You’ve heard it in a million TV shows and commercials, but have you ever seen the real thing?
“Mr. Sandman, bring me a dream. Make him the cutest that I’ve ever seen.” The year is 1958. Eisenhower is the President, and rock-and-roll as we know it is starting to take shape. But don’t tell that to the Chordettes. The harmonizing girls from Sheboygan–Janet, Alice, Lynn, and Jinny—wowed the airwaves with their mostly a cappella renditions of “Mr. Sandman” and “Lollipop.”
Often compared to a barbershop quartet, the Chordettes strut their stuff in this live TV performance. Remember all of those ‘bum-bum-bums” in the song? You’ll be amazed to see that each “bum” is sung in quick succession by an individual member of the group. How’d they done that without missing a beat?
In their long, proper gowns and charm, these women evoke a sense of past properness even as the lyrics, racier than you might think, urge Mr. Sandman to bring them a cute man with whom to go to bed.
In one funny bit added just for this performance, Mr. Sandman himself appears onscreen to answer their call, and boy is he young and handsome. You’ll chuckle at this insert shot even as you swoon to the sound of the legendary “Mr. Sandman.”
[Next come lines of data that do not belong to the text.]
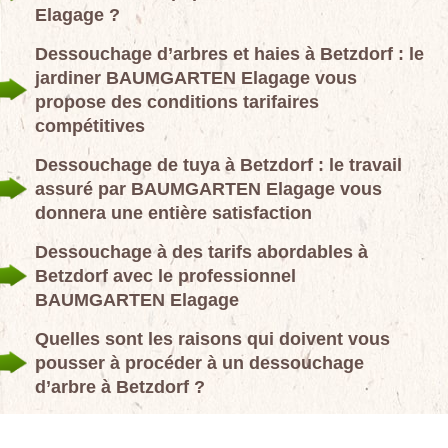
Elagage ?
Dessouchage d’arbres et haies à Betzdorf : le
jardiner BAUMGARTEN Elagage vous
propose des conditions tarifaires
compétitives
Dessouchage de tuya à Betzdorf : le travail
assuré par BAUMGARTEN Elagage vous
donnera une entière satisfaction
Dessouchage à des tarifs abordables à
Betzdorf avec le professionnel
BAUMGARTEN Elagage
Quelles sont les raisons qui doivent vous
pousser à procéder à un dessouchage
d’arbre à Betzdorf ?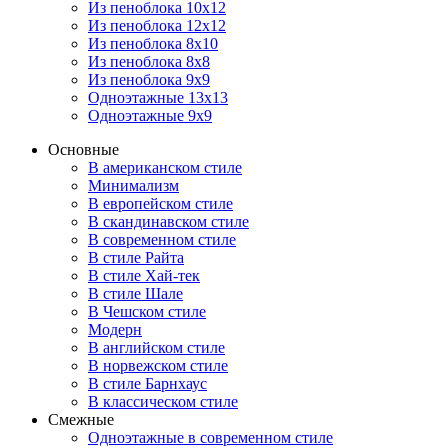
Из пеноблока 10х12
Из пеноблока 12х12
Из пеноблока 8х10
Из пеноблока 8х8
Из пеноблока 9х9
Одноэтажные 13х13
Одноэтажные 9х9
Основные
В американском стиле
Минимализм
В европейском стиле
В скандинавском стиле
В современном стиле
В стиле Райта
В стиле Хай-тек
В стиле Шале
В Чешском стиле
Модерн
В английском стиле
В норвежском стиле
В стиле Барнхаус
В классическом стиле
Смежные
Одноэтажные в современном стиле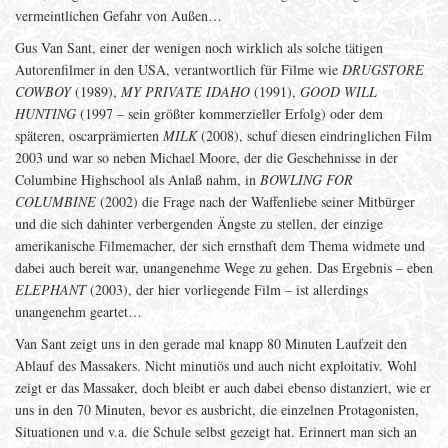
vermeintlichen Gefahr von Außen…
Gus Van Sant, einer der wenigen noch wirklich als solche tätigen
Autorenfilmer in den USA, verantwortlich für Filme wie
DRUGSTORE
COWBOY
(1989),
MY PRIVATE IDAHO
(1991),
GOOD WILL
HUNTING
(1997 – sein größter kommerzieller Erfolg) oder dem
späteren, oscarprämierten
MILK
(2008), schuf diesen eindringlichen Film
2003 und war so neben Michael Moore, der die Geschehnisse in der
Columbine Highschool als Anlaß nahm, in
BOWLING FOR
COLUMBINE
(2002) die Frage nach der Waffenliebe seiner Mitbürger
und die sich dahinter verbergenden Ängste zu stellen, der einzige
amerikanische Filmemacher, der sich ernsthaft dem Thema widmete und
dabei auch bereit war, unangenehme Wege zu gehen. Das Ergebnis – eben
ELEPHANT
(2003), der hier vorliegende Film – ist allerdings
unangenehm geartet…
Van Sant zeigt uns in den gerade mal knapp 80 Minuten Laufzeit den
Ablauf des Massakers. Nicht minutiös und auch nicht exploitativ. Wohl
zeigt er das Massaker, doch bleibt er auch dabei ebenso distanziert, wie er
uns in den 70 Minuten, bevor es ausbricht, die einzelnen Protagonisten,
Situationen und v.a. die Schule selbst gezeigt hat. Erinnert man sich an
Did you know that singer Janet’s daughter married Phil Everly of The Everly Brothers? It was undoubtedly a match made in musical heaven. The Chordettes also appeared on the first nationally broadcast episode of American Bandstand, securing their place in American music history.
Despite their fame, the fabulous Chordettes weren’t the first to record this song. The first rendition was indeed done by a man, Vaughn Monroe &His Orchestra, in 1954. But he couldn’t hold a candle to the Chordettes’ inspired version recorded later that same year.
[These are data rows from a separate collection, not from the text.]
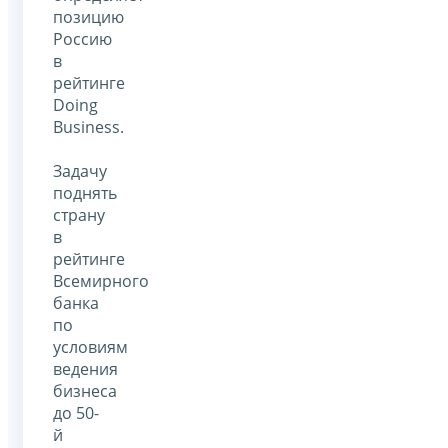
позицию
Россию
в
рейтинге
Doing
Business.
Задачу
поднять
страну
в
рейтинге
Всемирного
банка
по
условиям
ведения
бизнеса
до 50-
й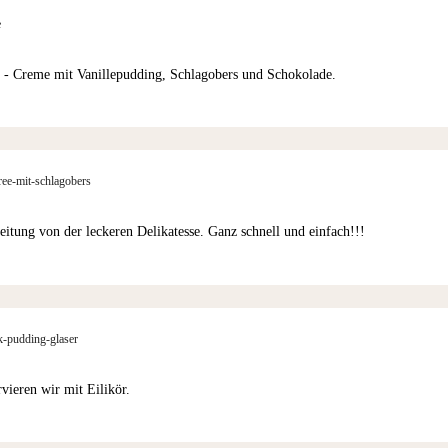
e
 - Creme mit Vanillepudding, Schlagobers und Schokolade.
ree-mit-schlagobers
eitung von der leckeren Delikatesse. Ganz schnell und einfach!!!
k-pudding-glaser
vieren wir mit Eilikör.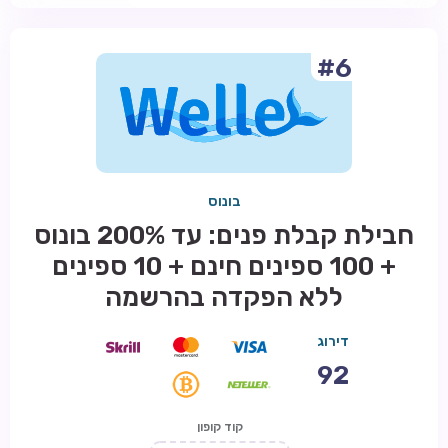
#6
בונוס
חבילת קבלת פנים: עד 200% בונוס
+ 100 ספינים חינם + 10 ספינים
ללא הפקדה בהרשמה
דירוג
92
קוד קופון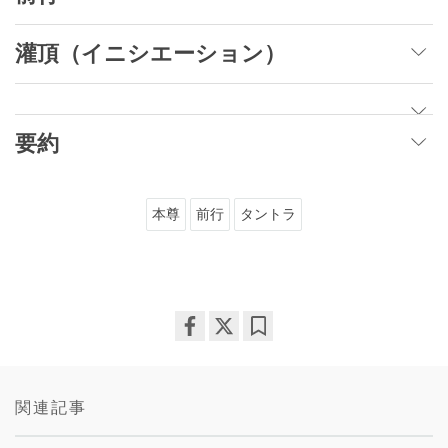
灌頂（イニシエーション）
要約
本尊
前行
タントラ
Share
Bookmark
on
facebook
関連記事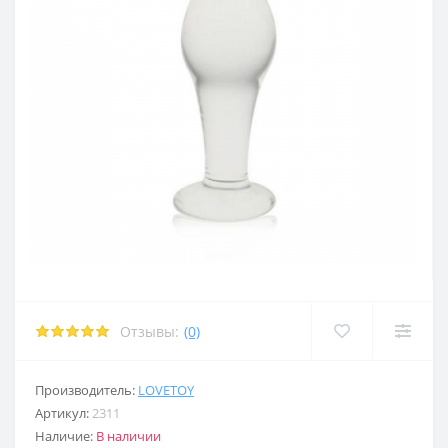
 член
ерия
ерия
кты
равлением
 член
 член
ора
акта
 для груди
 для груди
 средства
Отзывы:
(0)
акта
Производитель:
LOVETOY
 средства
Артикул:
2311
Наличие:
В наличии
 средства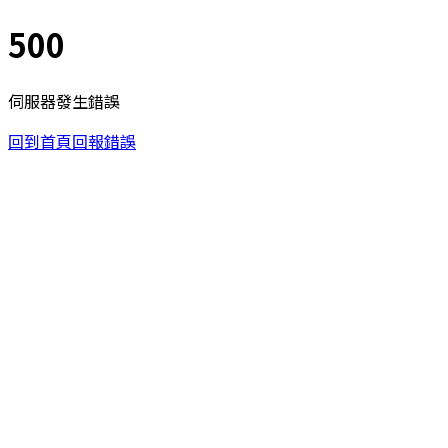
500
伺服器發生錯誤
回到首頁
回報錯誤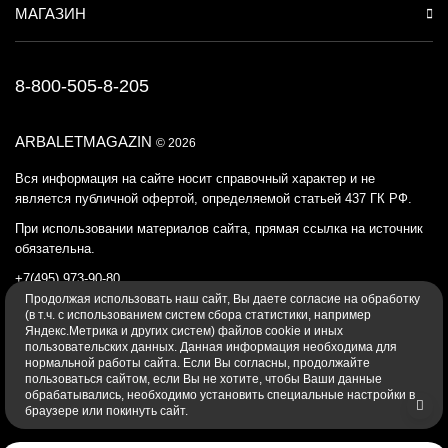
МАГАЗИН
8-800-505-8-205
ARBALETMAGAZIN
© 2026
Вся информация на сайте носит справочный характер и не
является публичной офертой, определяемой статьей 437 ГК РФ.
При использовании материалов сайта, прямая ссылка на источник
обязательна.
+7(495) 973-90-80
Продолжая использовать наш cайт, Вы даете согласие на обработку
Политика конфиденциальности
(в т.ч. с использованием систем сбора статистики, например
Яндекс.Метрика и других систем) файлов cookie и иных
пользовательских данных. Данная информация необходима для
нормальной работы сайта. Если Вы согласны, продолжайте
пользоваться сайтом, если Вы не хотите, чтобы Ваши данные
обрабатывались, необходимо установить специальные настройки в
браузере или покинуть сайт.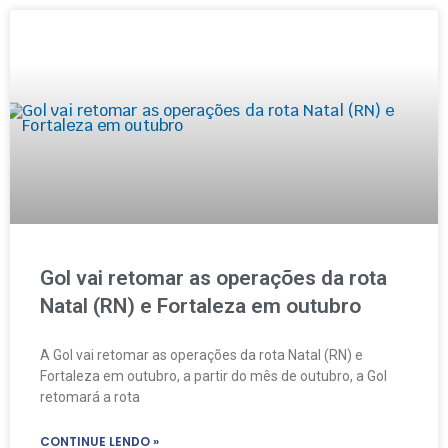
Gol vai retomar as operações da rota
Natal (RN) e Fortaleza em outubro
A Gol vai retomar as operações da rota Natal (RN) e
Fortaleza em outubro, a partir do mês de outubro, a Gol
retomará a rota
CONTINUE LENDO »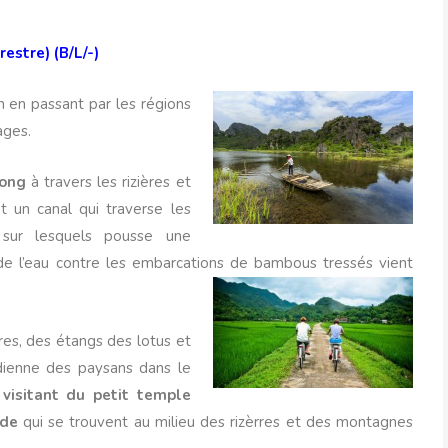
restre) (B/L/-)
h en passant par les régions
ages.
Long
à travers les rizières et
 un canal qui traverse les
sur lesquels pousse une
de l’eau contre les embarcations de bambous tressés vient
rres, des étangs des lotus et
dienne des paysans dans le
n
visitant du petit temple
ade
qui se trouvent au milieu des rizèrres et des montagnes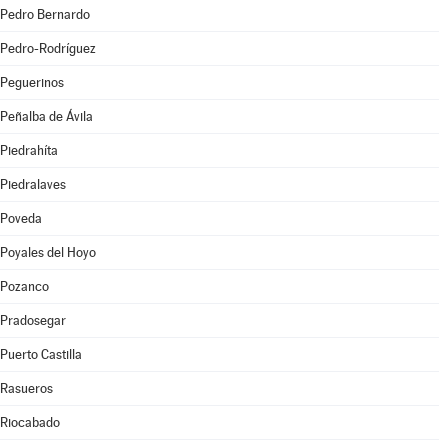
Pedro Bernardo
Pedro-Rodríguez
Peguerinos
Peñalba de Ávila
Piedrahíta
Piedralaves
Poveda
Poyales del Hoyo
Pozanco
Pradosegar
Puerto Castilla
Rasueros
Riocabado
“No cuss words? No drops? No over the top beats? No non-understandable gibberish? No, auto-tune? So pure,” wrote one nostalgic viewer.
“My grandma used to sing this to me when I was a little kid. I love hearing about her stories of being a wild teen in the ‘50s. She’s my best friend, and I’m glad I inherited her love for the ‘50s,” wrote another viewer who enjoyed this trip down memory lane.